The Center for Functional Nanomaterials [CFN] at Brookhaven Natl. Labs used time-resolved optical spectroscopy to induce and quantify singlet fission in Sfeir's material, in which two triplet type excitons are produced from a single laser photon. A technique called “transient absorption” was used in analogy to a camera with a very fast shutter, according to Sfeir.
"We impulsively put light energy into the material with a laser pulse and then watch what happens to that energy using a series of weaker light pulses," according to Sfeir. "Surprisingly, we identified the multiplication process (singlet fission) as the dominant decay process. In addition, the CFN computational cluster was used to model these materials and understand the design requirements for singlet fission."

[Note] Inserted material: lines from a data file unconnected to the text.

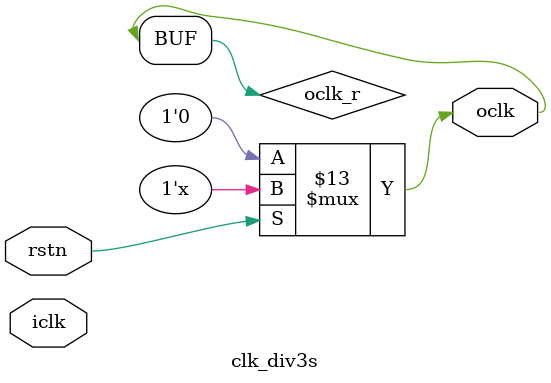
<source format=v>
module clk_div3s(
    input iclk,
    input rstn,
    output oclk);

    reg [2:0] shift_p,shift_n;
    always @(posedge iclk or negedge rstn) begin
        if (!rstn) begin
            shift_p <= 3'b100;
        end else begin
            shift_p <= {shift_p[0],shift_p[2:1]};
        end
    end

    always @(negedge iclk or negedge rstn) begin
        if (!rstn) begin
            shift_n <= 3'b100;
        end else begin
            shift_n <= {shift_p[0],shift_p[2:1]};
        end
    end
    reg oclk_r;
    assign reve_p = shift_p[2] && shift_n[2];
    assign reve_n = shift_p[1] && shift_n[0];
    always @(iclk or rstn) begin
        if (!rstn) begin
            oclk_r <= 0;
        end else begin
            oclk_r <= (reve_p || reve_n) ? ~oclk_r : oclk_r;
        end
    end
    assign oclk = oclk_r;

endmodule//clk_div3s
</source>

The Laser-Electron Accelerator Facility (LEAF) at Brookhaven National Labs was used to compare the behavior of individual triplet excitons generated via pulse radiolysis to the behavior of triplet pairs generated via direct photon absorption (at CFN), according to Sfeir. "The differences observed between these two experiments allow us to unambiguously identify fission as the primary decay process."
Next, the scientists aim to produce a large catalog of materials that will work using the singlet-fission process, then begin to optimize the organic carbon-based materials for solar cell applications. Beyond demonstrating producing more electrons per photon, they want to push the efficiency to build a working device that harnesses the extra excitation even more efficiently. They also want to produce a third-generation inorganic solar cell that takes advantage of what they've learned by optimizing the organic solar cell.
"Our dream is to build a solar cell that could be fully assembled using solution processing based on inorganic nanoparticles decorated with our organic fission materials," Sfeir told us.
Columbia University researchers Jianlong Xia, Jonathan Low, Rui Song, and professsor Luis Campos produced the materials along with professor Xiaoyong Zhu. The experiments on the materials to identify and measure the singlet fission process were conducted at BNL by researchers Erik Busby (a postdoctoral researcher at CFN), Qin Wu (also at CFN), John Miller, and Sfeir at CFN.
Funding was provided by the Center for Re-Defining Photovoltaic Efficiency Through Molecular-Scale Control, an Energy Frontier Research Center funded by the US Department of Energy (DOE), Office of Science, Office of Basic Energy Sciences; the National Science Foundation; the Center for Functional Nanomaterials and Brookhaven National Laboratory.